21 Ekim 2024 tarihinde yayınlanmıştır.
Müellif 1917-1965 yılları arasında yaşamış, Hindistanlı bir âlimdir. Âilesi ve ecdâdı arasında bir çok âlim ve sôfî vardır. Babası Muhammed İlyas da âlimdir ve müellifin ilk hocasıdır. Kandehlevî, Gençliğinde medrese tahsîli görmüş, hadîs ve fıkıh âlimi olarak yetişmiş, sonradan tasavvufa meylederek Çiştiyye tarîkinin bir kolu olan Sâbiriyye'ye intisâb etmişdir. Babasının tesis etdiği Cemâat-i Tebliğ'in faaliyetlerine katılmış, babasından sonra onun yerine geçmiş ve hayâtını irşâd faaliyetlerine adamışdır.

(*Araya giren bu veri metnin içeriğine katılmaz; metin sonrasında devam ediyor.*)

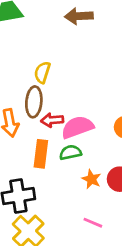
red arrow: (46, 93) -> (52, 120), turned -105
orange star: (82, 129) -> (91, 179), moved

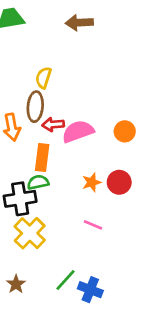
green semicircle: (70, 152) -> (38, 182), moved
orange star: (91, 179) -> (92, 182), turned 30

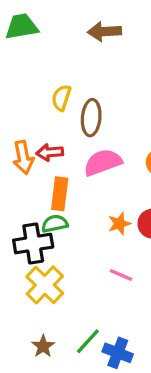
brown ellipse: (35, 107) -> (91, 118), moved
red arrow: (53, 124) -> (50, 152), moved
brown star: (16, 284) -> (43, 346), moved

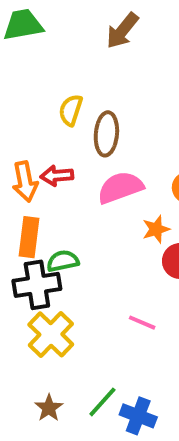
brown arrow: (104, 31) -> (122, 31), turned -48
orange rectangle: (60, 194) -> (29, 237), moved
orange star: (119, 224) -> (156, 229), moved

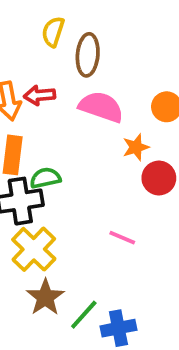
pink semicircle: (120, 188) -> (101, 107), turned 39
brown star: (49, 408) -> (45, 297), moved, size x1.4
blue cross: (138, 416) -> (118, 328), turned -32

Müellif Hayâtü's-Sahâbe'yi Arapça olarak kaleme almış, 1959 senesinde tamamlamışdır. Eserde hadîs, siyer, târih ve tabakât kitâblarından derlenen rivâyetlerle Hazret-i Peygamber'in ve belli başlı ashâbının hayâtlarından müslümanlara ışık tutacak tutum ve davranışlara yer verilmiş, başda Peygamberimiz olmak üzere, ileri gelen ashâbın dînî gayretleri, örnek yaşayışları, tavır ve davranışları konulara göre tasnîf edilmişdir.
Eser, Türkçemize tercüme edilmiş ve müteaddid yayınevleri tarafından defalarca yayınlanmışdır. Dört cildlik, beş cildlik tam tercümeleri olduğu gibi, muhtasar olarak yayınlanmış iki cildlik nüshaları da vardır.
Eserin muhtevâsından da biraz bahsedelim.
Birinci bölüm, Allah'a ve Resûlüne davet hakkındadır. Bu bölümde Efendimizin ve ashâbının teblîğ ve İslâm'a davet faaliyetleri uzun uzadıya ele alınmışdır. İkinci bölümde bîât meselesi, üçüncü bölümde Efendimizin ve ashâbının Allah yolunda çekdiği meşakkatler, dördüncü bölümde hicret hâdisesi ele alınmışdır. Beşinci bölüm ensâra ayrılmışdır. Altıncı bölüm cihâda tahsîs edilmiş, yedinci bölümde ise ashâb-ı kirâmın birlik ve beraberliğe verdiği önem üzerine durulmuşdur.
Sonraki bölümlerde, ashâb-ı kirâmın fazîletleri üzerinde durulmuş, onların yüksek ahlâkı, zühdü, takvâsı, cömerdliği uzun uzun anlatılmışdır. Eserde, Peygamberimizin ve ashâbının bazı hitâbeleri ile nasîhatlerine de yer verilmişdir. Eserin son bölümleri, Resûlullah'a ve ashâbına gelen ilâhî yardımlara, mucizelere tahsîs edilmiş ve sahabe-i kirâm hazerâtının inâyet-i ilâhîye mazhar olmalarının sebebleri üzerinde durulmuşdur.
Herkesin anlayabileceği bir dille kaleme alınmış olan bu kıymetli eser, gerek tertîbi, gerek muhtevâsı ile dikkat çekmekde ve islâmın mâhiyetini, müslümanlığın hakîkatini islâm önderlerinin örnek hayatlarından canlı ve çarpıcı misâllerle gözler önüne sermekdedir. Bu itibarla herkesin istifâde edeceği bir eserdir.